Değerli milletvekilleri, OHAL sürecinde bu keyfî uygulamalara KHK'ler gerekçe gösterildi. OHAL kalkınca da içeriği bilinmeyen infaz hâkimliği kararı gerekçe gösterilmeye başlandı. İçeriği bilinmeyen bir infaz hâkimliği kararı diyorum. Nitekim avukatlarının, hukuki süreci yürütebilmek için infaz kararına konu disiplin cezasının dosyasının tebliği ve suretinin, örneğinin alınmasına dair tüm başvuruları nedense reddedilmiş. Soruyorum: Bir dava dosyası, vekâleti olan bir avukata neden verilmez? Hangi hukuksuzluk gizleniyor burada?

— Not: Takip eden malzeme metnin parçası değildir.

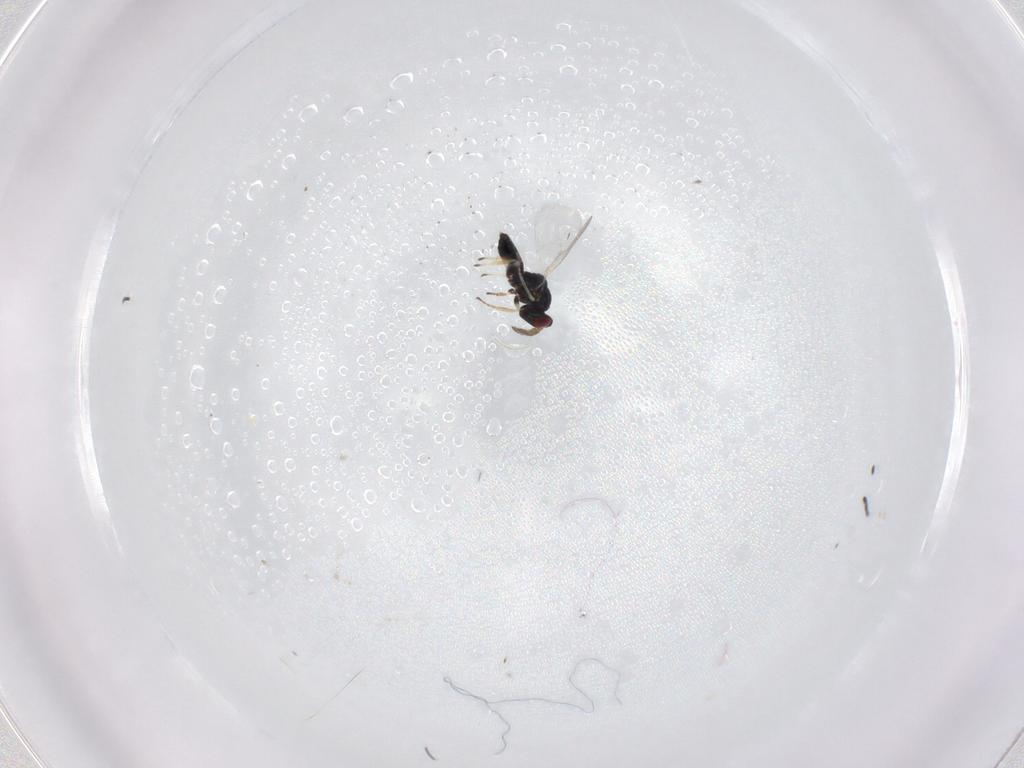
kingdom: Animalia
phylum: Arthropoda
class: Insecta
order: Hymenoptera
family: Eulophidae
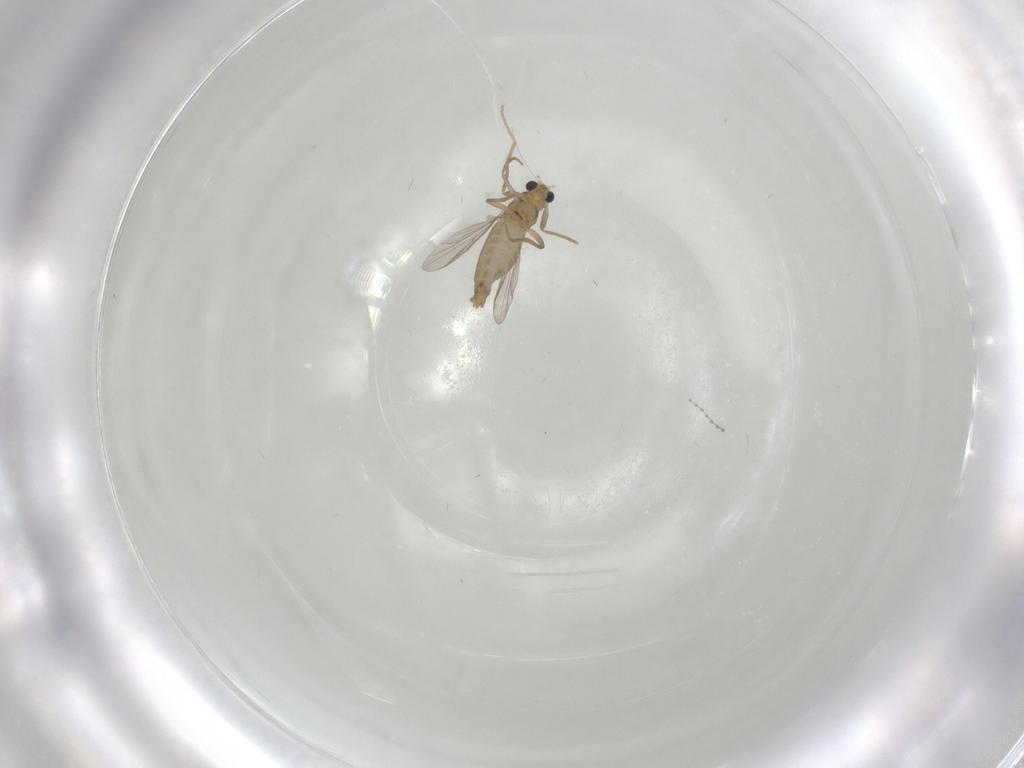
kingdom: Animalia
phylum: Arthropoda
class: Insecta
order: Diptera
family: Chironomidae
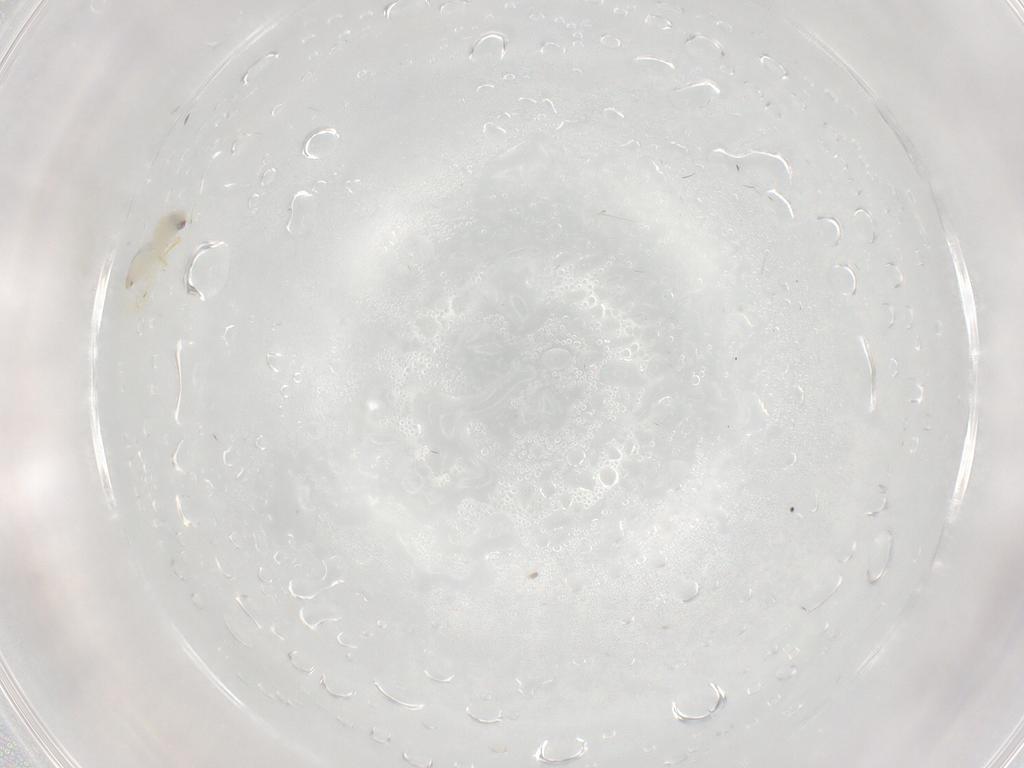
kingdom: Animalia
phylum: Arthropoda
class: Insecta
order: Hemiptera
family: Aleyrodidae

Tüm hukukçular bilir, infaz hâkimliği tek hâkimlidir. Tek hâkimli bir infaz hâkimliğinde bir haftada 3 hâkimin görev yeri değiştirilirken UYAP sistemine işlenmesi gereken bir dosya nedense sisteme işlenmiyor. Bir talebi ret veya kabul ederken karar düzenlemesi bir hâkimin en temel görevlerinden biridir ama infaz hâkimliği karar düzenlemek yerine hukuki bir niteliği olmayan, bir itiraza veya başka bir kanun yoluna konu edilemeyecek bir tutanakla avukatların infaz kararı istemini reddediyor. Ve soruyorum buradan: Bu nasıl bir adliye, bu nasıl bir hukuk sistemidir? İmralı rejimiyle başlatılan tecrit zamanla F tipi cezaevleriyle tüm Türkiye'ye yayıldı; peki, amaçlanan neydi?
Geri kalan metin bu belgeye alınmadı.